Это могла быть и Лапландия, подумала Фредди, с досадой покачав головой и вспомнив день, когда она впервые летела над Тихим океаном. Тогда она была до безумия влюблена в небо и гонялась за парусными шлюпками до самого горизонта, пока Мак не остановил ее. Она была такой юной, такой дикой и… такой счастливой!Это был ее первый самостоятельный полет: 9 января 1936 года, почти шестнадцать лет назад.

Не оглядывайся назад, Фредди. Никогда не оглядывайся назад. Кажется, я голодна, решила Фредди. Она не завтракала и, наверное, пропустит обед, поэтому надо поесть, даже не ощущая голода. Ближайшее место, где можно перекусить, аэропорт на острове Каталина. Фредди бывала там много раз: грязная взлетная полоса, без башни, но это единственное место, где можно приземлиться. Эта площадка возвышалась на 450 метров над окрестностями на вершине пустынного скалистого острова с романтическим названием и с гаванью – прибежищем авантюристов в тридцатые годы. Там, рядом со взлетной полосой, находится магазинчик, где круглые сутки продают кофе, и в хорошую погоду Каталину весьма охотно посещают туристы. Но сегодня погода под стать ее настроению, подумала Фредди, направляясь к хорошо знакомому плоскому кусочку суши в океане.

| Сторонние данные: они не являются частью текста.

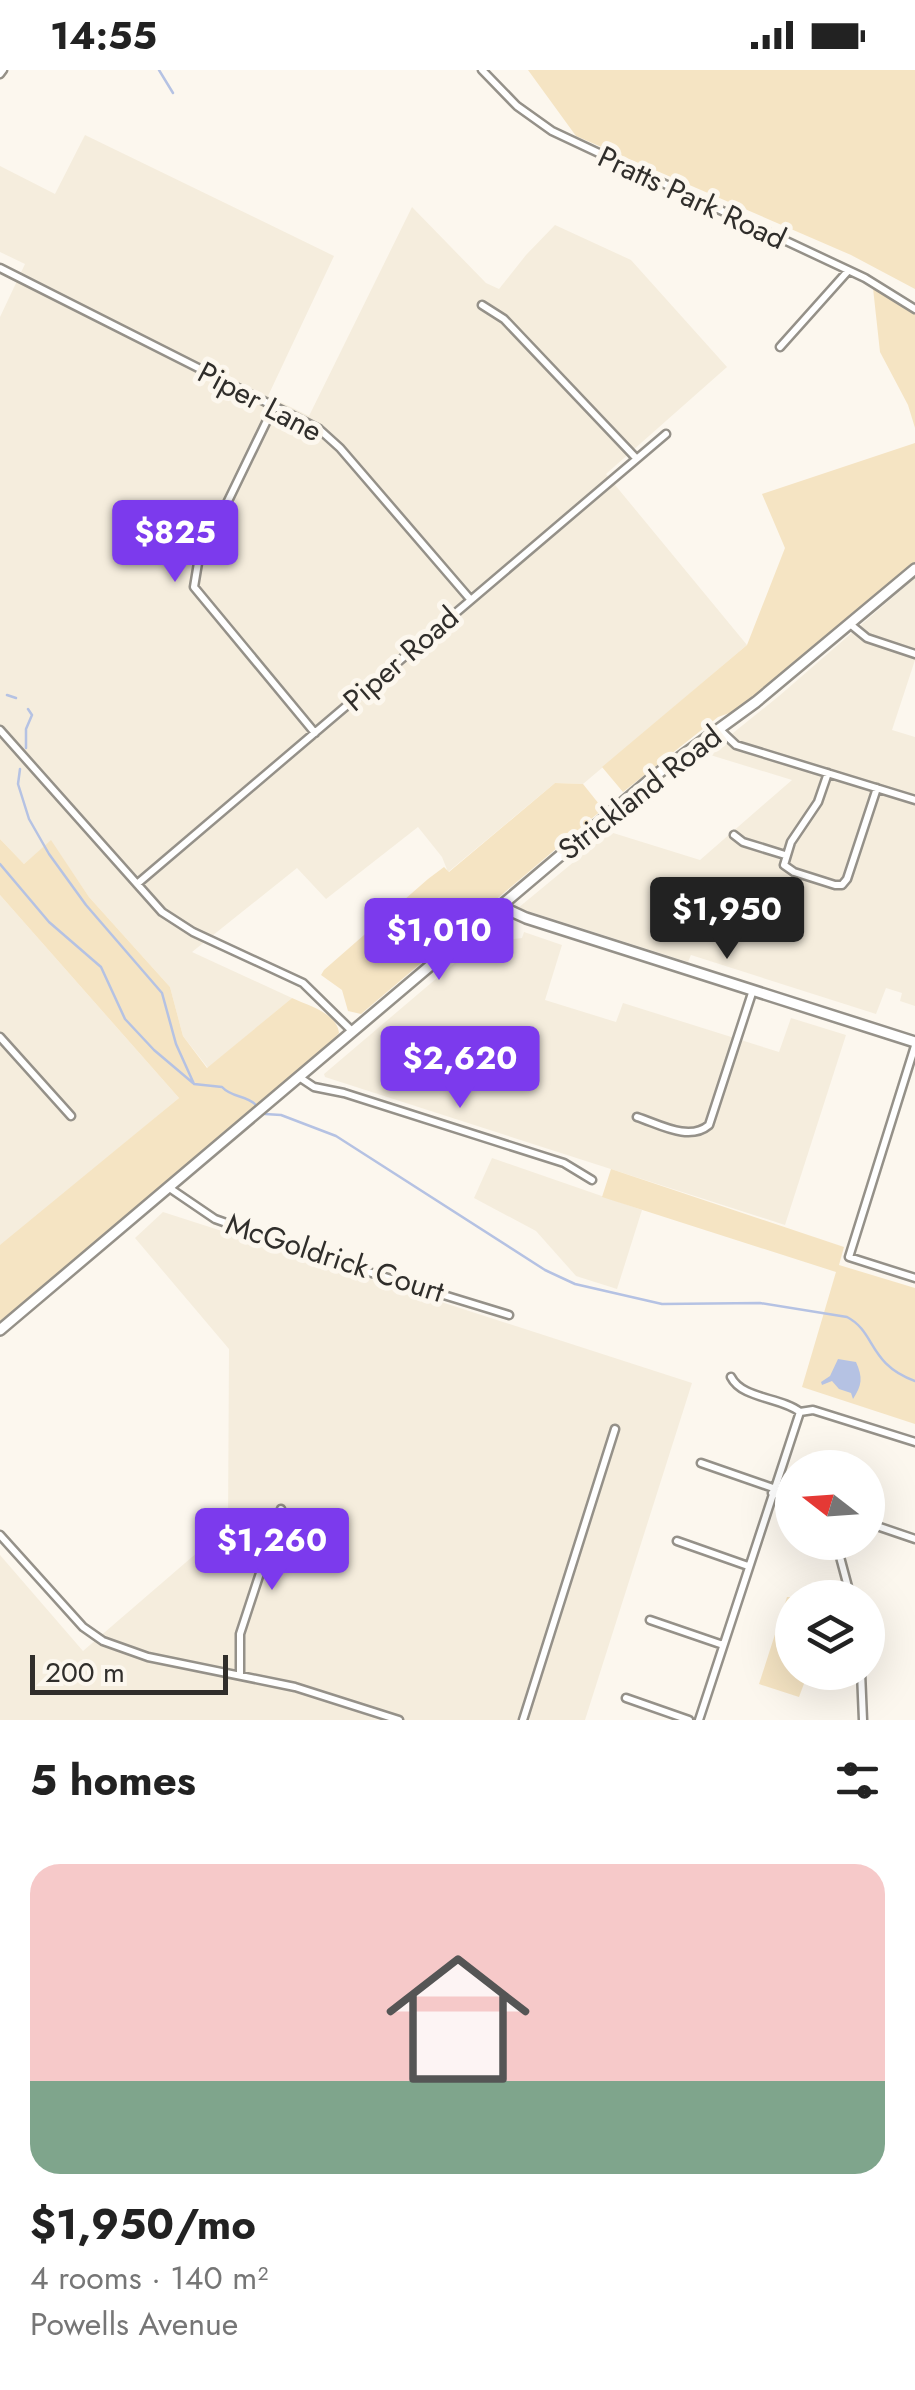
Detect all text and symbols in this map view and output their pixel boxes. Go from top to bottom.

В ясный день Каталина всегда хорошо видна – так говорили многие опытные моряки. Но не сегодня. Остров куда-то исчез. Фредди посмотрела на компас, выверила курс и полетела к острову.

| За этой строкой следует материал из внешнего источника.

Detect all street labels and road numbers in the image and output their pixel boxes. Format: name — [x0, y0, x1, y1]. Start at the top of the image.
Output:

Когда Фредди подлетала к Каталине, ветровое стекло неожиданно окутали плотные клубы тумана, закрывшего все ориентиры. Фредди пришлось лететь быстрее, чем она предполагала. Нос и крылья самолета исчезли из поля зрения. Ей казалось, что она летит в заколдованной кабине. «Ну и что из того? – сердито подумала Фредди. – Ну и что!» Калифорнийский туман не шел ни в какое сравнение с этим. Ей нужно было бы взмыть вверх, к солнцу, но, черт побери, она хочет кофе, это еетерритория, еенебо, оно принадлежало ей еще в детстве, и она время от времени снова завоевывала его. Черт ее побери, если она позволит этому паршивому туману отнять у нее все это. Она была одна в своем небе и так хорошо знала этот маршрут, что могла лететь вслепую. Фредди посмотрела на альтиметр. Высота достаточная, а это единственное, что ее волновало перед посадкой.

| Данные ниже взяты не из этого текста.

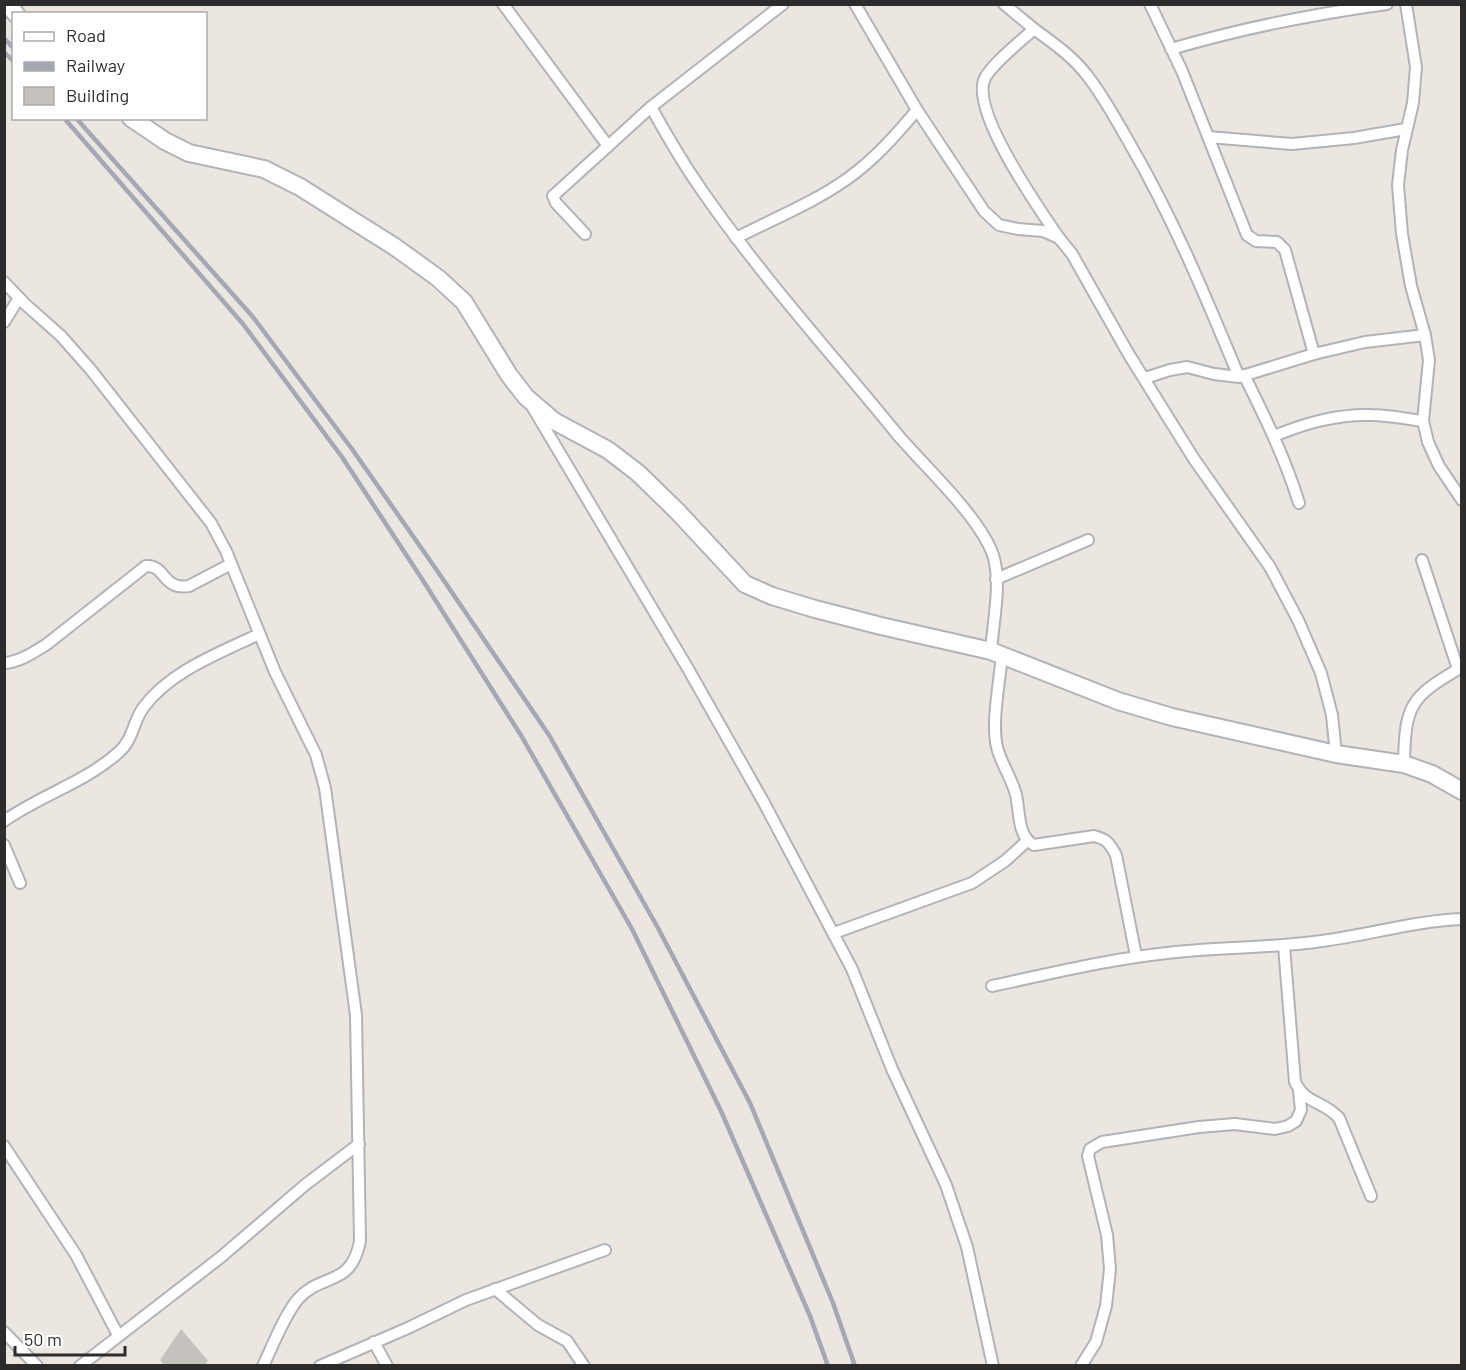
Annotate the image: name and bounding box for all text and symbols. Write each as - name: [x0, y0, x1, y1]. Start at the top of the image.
- legend: [12, 12, 207, 120]
- text: Road: [66, 24, 106, 46]
- text: Railway: [66, 54, 125, 76]
- text: Building: [66, 84, 129, 106]
- scale bar: [15, 1319, 124, 1357]
- text: 50 m: [24, 1328, 62, 1350]

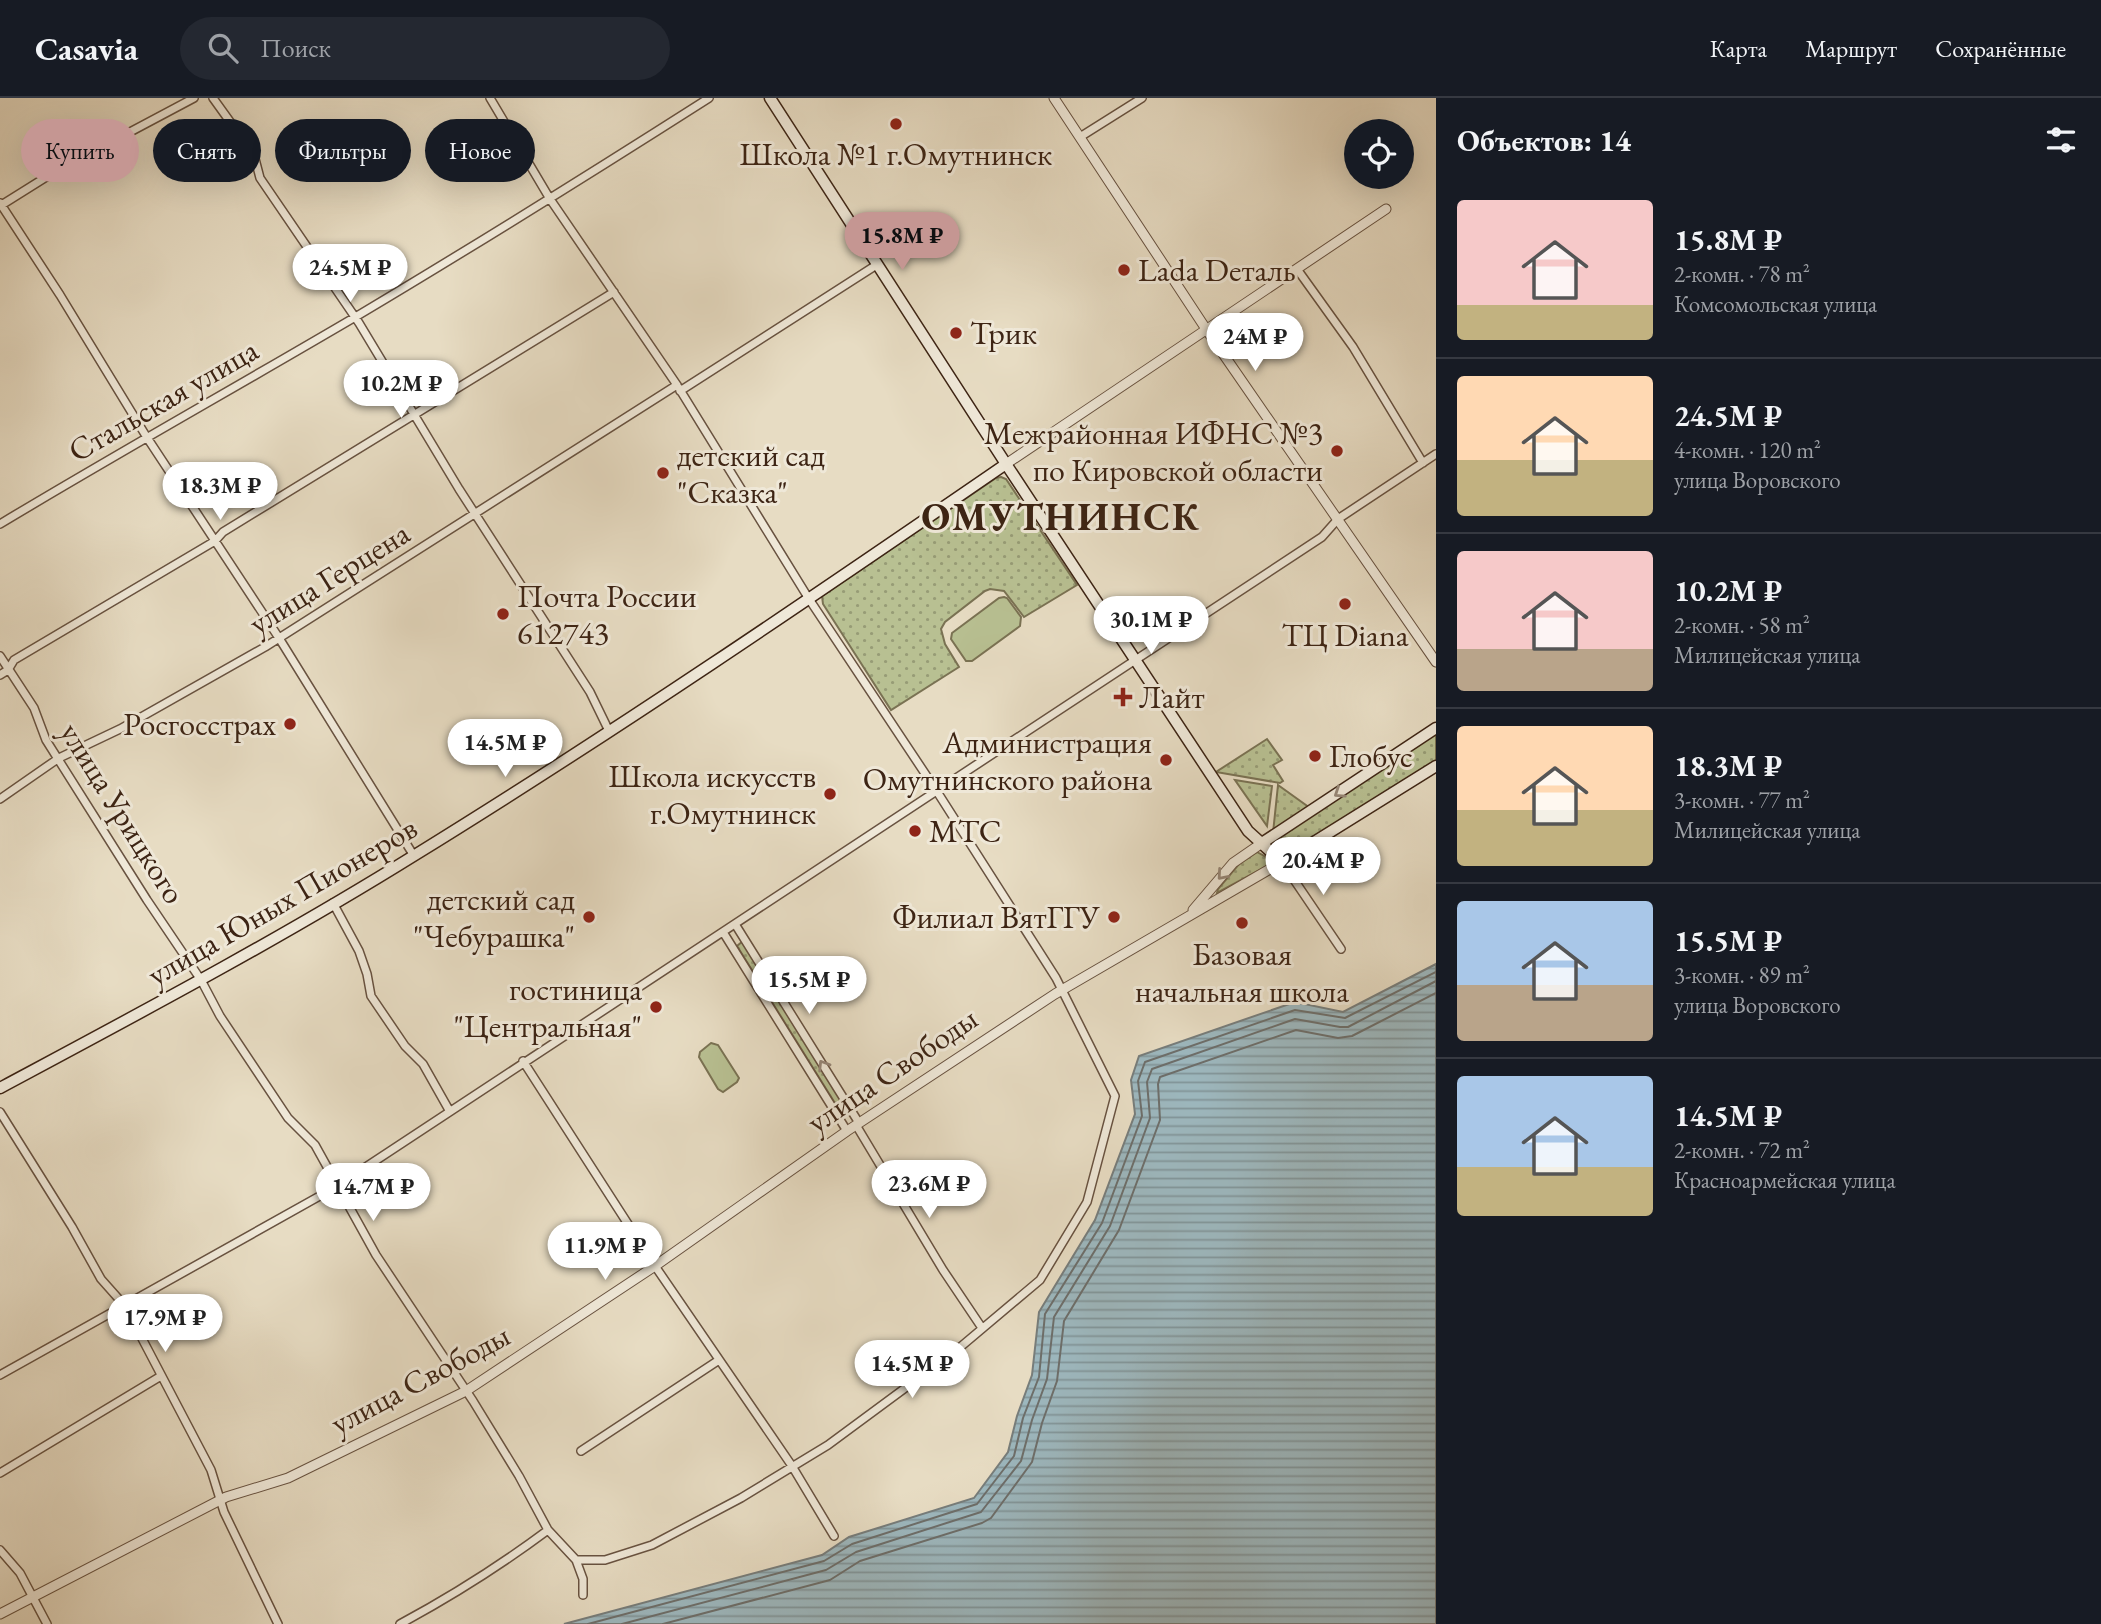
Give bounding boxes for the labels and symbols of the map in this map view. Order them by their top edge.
marker: Школа №1 г.Омутнинск [888,116,904,132]
place label: Школа №1 г.Омутнинск [740,133,1052,175]
pin: 15.8M ₽ [837,212,967,272]
pin: 24.5M ₽ [285,244,415,304]
place label: Lada Dеталь [1138,249,1296,291]
marker: Lada Dеталь [1116,262,1132,278]
place label: Трик [970,312,1037,354]
pin: 24M ₽ [1206,314,1304,373]
marker: Трик [948,325,964,341]
street label: Стальская улица [60,329,266,471]
pin: 10.2M ₽ [336,360,466,420]
place label: Межрайонная ИФНС №3 по Кировской области [984,412,1323,491]
place label: детский сад "Сказка" [677,434,826,513]
marker: Межрайонная ИФНС №3 по Кировской области [1329,443,1345,459]
pin: 18.3M ₽ [155,462,285,522]
marker: детский сад "Сказка" [655,465,671,481]
district label: ОМУТНИНСК [921,492,1201,541]
street label: улица Герцена [241,512,418,644]
place label: Почта России 612743 [517,575,697,654]
pin: 30.1M ₽ [1086,596,1216,656]
marker: ТЦ Diana [1337,596,1353,612]
marker: Почта России 612743 [495,606,511,622]
place label: ТЦ Diana [1281,614,1409,656]
place label: Лайт [1139,676,1205,718]
marker: Лайт [1113,687,1133,707]
place label: Росгосстрах [123,703,276,745]
street label: улица Урицкого [51,714,195,912]
marker: Росгосстрах [282,716,298,732]
pin: 14.5M ₽ [440,720,570,779]
place label: Администрация Омутнинского района [863,721,1152,800]
place label: Глобус [1329,735,1413,777]
marker: Глобус [1307,748,1323,764]
marker: Администрация Омутнинского района [1158,752,1174,768]
place label: Школа искусств г.Омутнинск [609,755,816,834]
one-way arrow [1333,785,1346,798]
marker: Школа искусств г.Омутнинск [822,786,838,802]
street label: улица Юных Пионеров [140,807,424,995]
place label: МТС [929,810,1001,852]
marker: МТС [907,823,923,839]
pin: 20.4M ₽ [1258,838,1388,897]
one-way arrow [1218,866,1230,879]
place label: детский сад "Чебурашка" [413,878,575,957]
place label: Филиал ВятГГУ [892,896,1101,938]
marker: детский сад "Чебурашка" [581,909,597,925]
marker: Филиал ВятГГУ [1106,909,1122,925]
marker: Базовая начальная школа [1234,915,1250,931]
place label: Базовая начальная школа [1135,933,1349,1012]
pin: 15.5M ₽ [744,956,874,1016]
place label: гостиница "Центральная" [453,968,642,1047]
street label: улица Свободы [798,997,986,1143]
marker: гостиница "Центральная" [648,999,664,1015]
one-way arrow [818,1059,831,1072]
pin: 23.6M ₽ [864,1160,994,1220]
pin: 14.7M ₽ [308,1164,438,1223]
pin: 11.9M ₽ [540,1222,670,1282]
pin: 17.9M ₽ [100,1294,230,1354]
street label: улица Свободы [323,1314,517,1444]
pin: 14.5M ₽ [847,1340,977,1400]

«Слишком низко»– последнее, о чем успела подумать Фредди, когда Каталина внезапно выступила из тумана, как непреодолимая скалистая стена. Упущена какая-то секунда, мгновение, которого хватило бы, чтобы резко набрать высоту. Самолет Фредди врезался в скалы. Разбитая вдребезги «Бонанца» еще двигалась метр за метром вдоль склона, подпрыгивая и скользя по камням в ущелье. Там она и затихла.

23

«Мари де Ларошфуко могла бы быть русской царевной или испанской инфантой», – подумал Бруно. Вместе с тем в ней очень чувствовалась француженка. Он и не предполагал, что в таком варварском цирке, как Манхэттен, могла появиться такая безупречная, истинная француженка с прекрасными манерами, речью, умением держаться, с осанкой аристократки. Словно какое-то благоухание наполняло воздух вокруг нее и сопровождало ее повсюду. Мари была отпрыском Франции – старой Франции. Она входила в комнату скромно, но с таким спокойным величием, с таким кротким и высоким достоинством, что все невольно поворачивали к ней головы и завистливо переглядывались, словно задавая друг другу немой вопрос. Они хотели знать, эти суровые граждане жестокого каменного города, кто она, ибо чувствовали в ней то, чем им никогда не суждено стать. Получив даже слабое представление о Мари, они были бы польщены.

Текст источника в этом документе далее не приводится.